EQV Ventures Acquisition Corp. II Announces Closing of Upsized $460 Million Initial Public Offering and Partial Exercise of Over-Allotment Option

PARK CITY, UTAH, July 03, 2025 (GLOBE NEWSWIRE) -- EQV Ventures Acquisition Corp. II (the “Company”), a special purpose acquisition company sponsored by an affiliate of the EQV Group, and formed for the purpose of entering into a business combination with one or more businesses, announced today the closing of its initial public offering of 42,000,000 units, upsized from 35,000,000 units, at a price of $10.00 per unit and the sale of an additional 4,000,000 units at $10.00 per unit pursuant to the underwriter’s partial exercise of its over-allotment option. Total gross proceeds from the offering were $460 million before deducting underwriting discounts and commissions and other offering expenses payable by the Company.

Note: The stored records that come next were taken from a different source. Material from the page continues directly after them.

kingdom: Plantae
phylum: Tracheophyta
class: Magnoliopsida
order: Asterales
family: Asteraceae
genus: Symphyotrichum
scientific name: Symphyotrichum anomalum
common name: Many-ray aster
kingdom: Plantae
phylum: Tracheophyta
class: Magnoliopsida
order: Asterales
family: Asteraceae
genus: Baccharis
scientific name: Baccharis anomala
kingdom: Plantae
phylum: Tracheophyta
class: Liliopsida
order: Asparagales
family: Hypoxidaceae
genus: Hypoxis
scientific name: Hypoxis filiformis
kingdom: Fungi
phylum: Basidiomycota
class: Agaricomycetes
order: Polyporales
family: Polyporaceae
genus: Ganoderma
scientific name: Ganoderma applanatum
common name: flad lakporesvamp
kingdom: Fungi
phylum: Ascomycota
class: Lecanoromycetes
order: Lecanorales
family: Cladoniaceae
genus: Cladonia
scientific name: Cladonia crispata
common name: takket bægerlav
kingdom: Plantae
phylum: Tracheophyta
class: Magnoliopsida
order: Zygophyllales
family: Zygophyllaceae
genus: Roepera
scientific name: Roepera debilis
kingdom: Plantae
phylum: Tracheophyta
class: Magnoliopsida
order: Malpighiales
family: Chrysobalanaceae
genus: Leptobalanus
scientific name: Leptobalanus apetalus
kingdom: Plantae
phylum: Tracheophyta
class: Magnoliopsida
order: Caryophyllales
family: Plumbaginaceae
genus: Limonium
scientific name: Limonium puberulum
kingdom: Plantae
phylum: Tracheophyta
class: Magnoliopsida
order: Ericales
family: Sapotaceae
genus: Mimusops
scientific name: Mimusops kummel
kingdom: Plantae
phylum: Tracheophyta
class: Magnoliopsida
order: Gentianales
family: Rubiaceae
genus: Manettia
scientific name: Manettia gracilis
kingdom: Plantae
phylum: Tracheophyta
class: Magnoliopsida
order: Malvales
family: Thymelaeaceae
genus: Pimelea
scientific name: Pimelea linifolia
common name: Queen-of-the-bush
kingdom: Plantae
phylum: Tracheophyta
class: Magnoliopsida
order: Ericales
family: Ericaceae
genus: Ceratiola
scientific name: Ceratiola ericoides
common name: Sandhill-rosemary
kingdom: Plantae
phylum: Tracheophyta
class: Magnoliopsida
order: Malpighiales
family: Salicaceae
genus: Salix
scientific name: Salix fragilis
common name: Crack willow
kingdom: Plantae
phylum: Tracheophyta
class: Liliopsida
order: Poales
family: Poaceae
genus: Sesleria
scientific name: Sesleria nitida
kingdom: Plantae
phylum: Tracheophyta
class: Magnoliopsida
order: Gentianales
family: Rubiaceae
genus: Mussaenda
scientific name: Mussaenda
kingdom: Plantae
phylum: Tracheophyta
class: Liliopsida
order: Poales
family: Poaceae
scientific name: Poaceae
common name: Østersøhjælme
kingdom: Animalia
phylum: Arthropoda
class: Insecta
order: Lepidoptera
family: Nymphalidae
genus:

The Company’s units began trading on the New York Stock Exchange (“NYSE”) under the ticker symbol “EVACU” on July 2, 2025.

Each unit consists of one Class A ordinary share and one-third of one redeemable warrant, each whole warrant entitling the holder thereof to purchase one Class A ordinary share at a price of $11.50 per share, subject to certain adjustments. No fractional warrants will be issued upon separation of the units and only whole warrants will trade. Once the securities constituting the units begin separate trading, the Class A ordinary shares and warrants are expected to be listed on NYSE under the ticker symbols “EVAC” and “EVACW,” respectively.

BTIG, LLC acted as sole book-running manager for the offering.

The offering was made only by means of a prospectus. Copies of the final prospectus related to the offering may be obtained from: BTIG, LLC, 65 East 55th Street New York, New York 10022, Attn: Syndicate Department, or by email at ProspectusDelivery@btig.com.

Registration statements relating to these securities have been filed with the U.S. Securities and Exchange Commission (“SEC”) and became effective on July 1, 2025.

This press release shall not constitute an offer to sell or the solicitation of an offer to buy, nor shall there be any sale of these securities in any state or jurisdiction in which such an offer, solicitation or sale would be unlawful prior to registration or qualification under the securities laws of any such state or jurisdiction.

Forward-Looking Statements

This press release contains statements that constitute “forward-looking statements,” including with respect to the anticipated use of the net proceeds and the search for an initial business combination. No assurance can be given that the net proceeds of the offering will be used as indicated or that a search for an initial business combination will be successful.

Forward-looking statements are subject to numerous conditions, many of which are beyond the control of the Company, including those set forth in the Risk Factors section of the Company’s registration statement and prospectus for the Company’s initial public offering filed with the SEC. Copies of these documents are available on the SEC’s website, www.sec.gov. The Company undertakes no obligation to update these statements for revisions or changes after the date of this release, except as required by law.